In the current issue’s editorial Christopher Kimball, founder and editor of Cook’s Illustrated magazine, wrote,

“My guess is that whatever we think we’ve lost we never had, that waiting to find it again is as stupid as expecting trout to rise to the same dry fly two days in a row, and that life is best lived between the lost and the found, just this side of hope and on the other side of nostalgia.”
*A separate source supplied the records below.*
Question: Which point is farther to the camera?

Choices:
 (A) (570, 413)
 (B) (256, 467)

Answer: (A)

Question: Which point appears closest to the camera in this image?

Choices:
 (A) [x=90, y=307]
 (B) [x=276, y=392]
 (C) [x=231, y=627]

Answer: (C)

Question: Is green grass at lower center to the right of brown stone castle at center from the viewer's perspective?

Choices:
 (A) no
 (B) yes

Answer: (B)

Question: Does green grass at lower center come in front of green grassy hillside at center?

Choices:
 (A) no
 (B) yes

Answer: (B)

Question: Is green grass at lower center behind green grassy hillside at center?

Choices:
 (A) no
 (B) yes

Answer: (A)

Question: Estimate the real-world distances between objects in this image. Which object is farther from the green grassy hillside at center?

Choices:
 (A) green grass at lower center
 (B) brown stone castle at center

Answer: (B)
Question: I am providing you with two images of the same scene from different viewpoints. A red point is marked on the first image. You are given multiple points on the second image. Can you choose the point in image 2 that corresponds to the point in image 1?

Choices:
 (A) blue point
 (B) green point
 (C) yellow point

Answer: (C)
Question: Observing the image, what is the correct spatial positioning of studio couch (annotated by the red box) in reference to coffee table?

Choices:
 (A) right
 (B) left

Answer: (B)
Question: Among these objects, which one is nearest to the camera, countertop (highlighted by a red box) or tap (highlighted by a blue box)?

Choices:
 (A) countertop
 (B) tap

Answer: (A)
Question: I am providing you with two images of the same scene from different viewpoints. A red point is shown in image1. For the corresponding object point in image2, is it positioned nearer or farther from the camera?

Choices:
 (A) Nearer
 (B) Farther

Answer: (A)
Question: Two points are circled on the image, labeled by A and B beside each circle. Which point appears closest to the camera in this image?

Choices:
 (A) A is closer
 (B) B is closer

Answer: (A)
Distilled to its essence, all we have is today.

Tomato Sandwich Social

There are tomatoes and then there are Tomatoes. In this part of the country and especially the sandy river-bottoms along the Missouri River, we grow some of the best. Yes, we have the boring greenhouse-grown and hydroponic offerings in the grocery stores—which I avoid unless it’s between November and June. There is a big difference between the luscious, sun-ripened, garden tomatoes and ones from which the stuff runs out in a pool of seeds and mysterious liquid. Ish!

When you can get over-the-moon flavor and moistness that is similar to a juicy beef tenderloin, then it’s time to eat until you can’t eat any more. Rest up a bit and eat some more . . . or in my case, have a party.

Yes, a party. I’m talking about my first Tomato Sandwich Social. The timing was perfect: I had a free day and the tomatoes from the Farmer’s Market were, indeed, over the moon. I set out all the component parts and let everyone make their own sandwich just the way they like them.

Footnotes on the buffet: Yes, those are radishes set in a bed of coarse sea salt. They made great visual appeal and no work involved. The bacon was done on the outdoor grill in a cast iron pan to keep the house from smelling like Perkins. 

Party Recipe: send emails to all my friends, create a Facebook event, gather up all the fixin’s people usually like and then just start answering the door. Friends without email or FB simply missed out because the turn-around time was so short. The goal was to make a simple party to prepare and host. I think people enjoy themselves more when they know you did not kill yourself getting it together. Besides, there is nothing like messy food to put guests at ease—provided the host is also at ease and enjoying the fun.

Desert? Marshmallows from the gourmet section of TJ Max. They were a hit and a conversation piece. Score!